• _TASK TO CARRY OUT_
Print the data below word for word, leaving out the pictures.

• _EXTRACTED MATERIAL_
========================

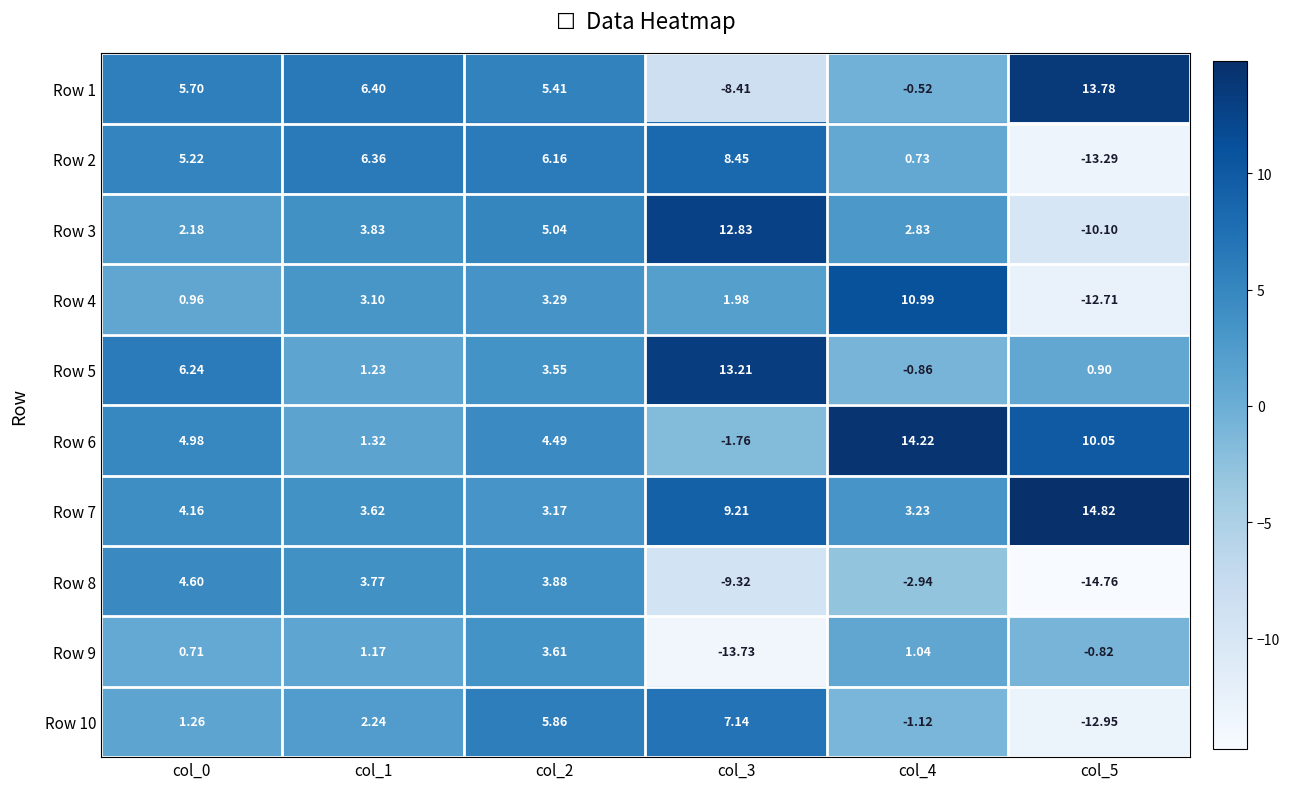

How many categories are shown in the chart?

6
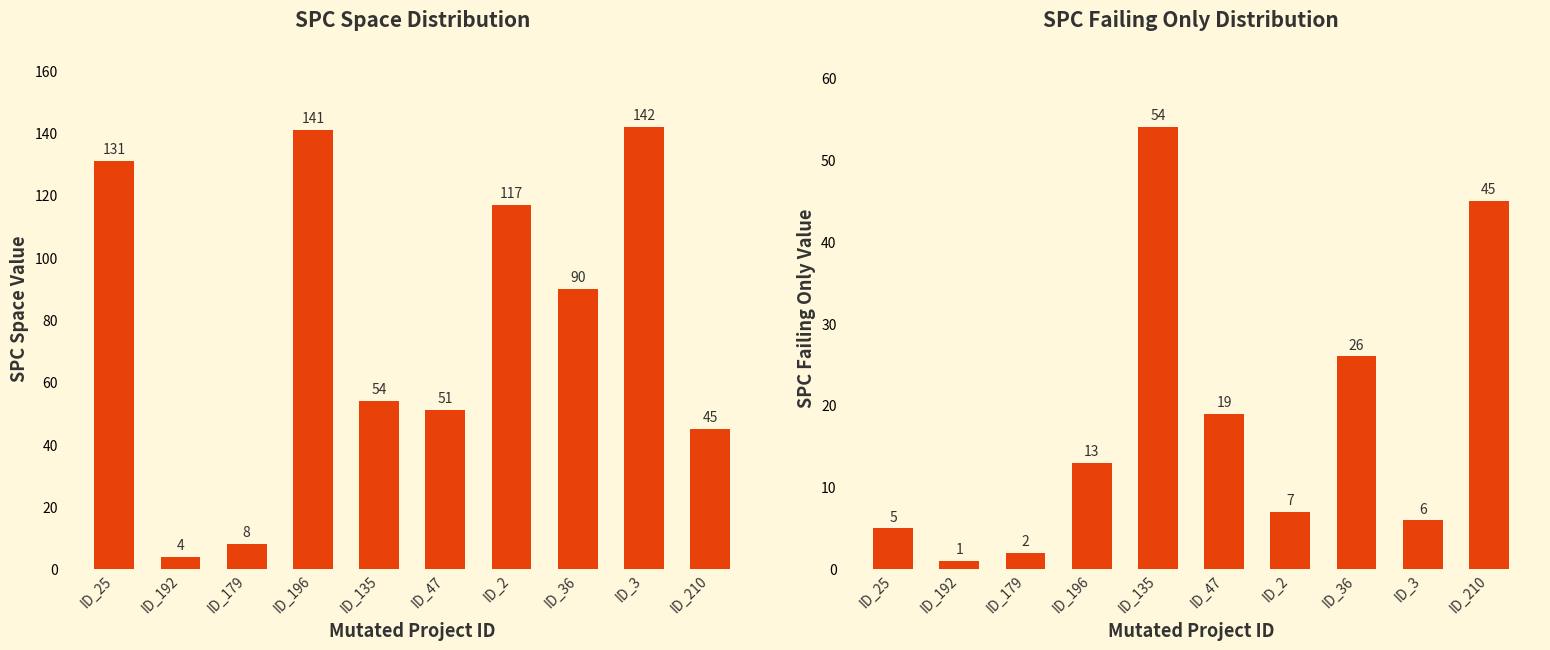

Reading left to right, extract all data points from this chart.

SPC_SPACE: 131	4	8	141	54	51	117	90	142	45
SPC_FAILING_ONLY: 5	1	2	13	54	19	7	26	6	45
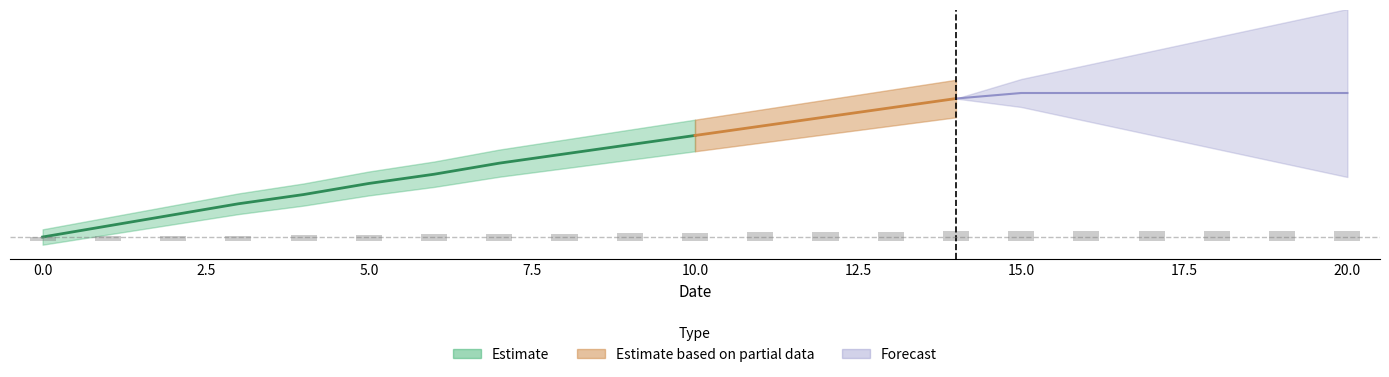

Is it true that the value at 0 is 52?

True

========================

• _ANSWER BOX_
How many categories are shown in the chart?

6

Reading left to right, extract all data points from this chart.

SPC_SPACE: 131	4	8	141	54	51	117	90	142	45
SPC_FAILING_ONLY: 5	1	2	13	54	19	7	26	6	45

Is it true that the value at 0 is 52?

True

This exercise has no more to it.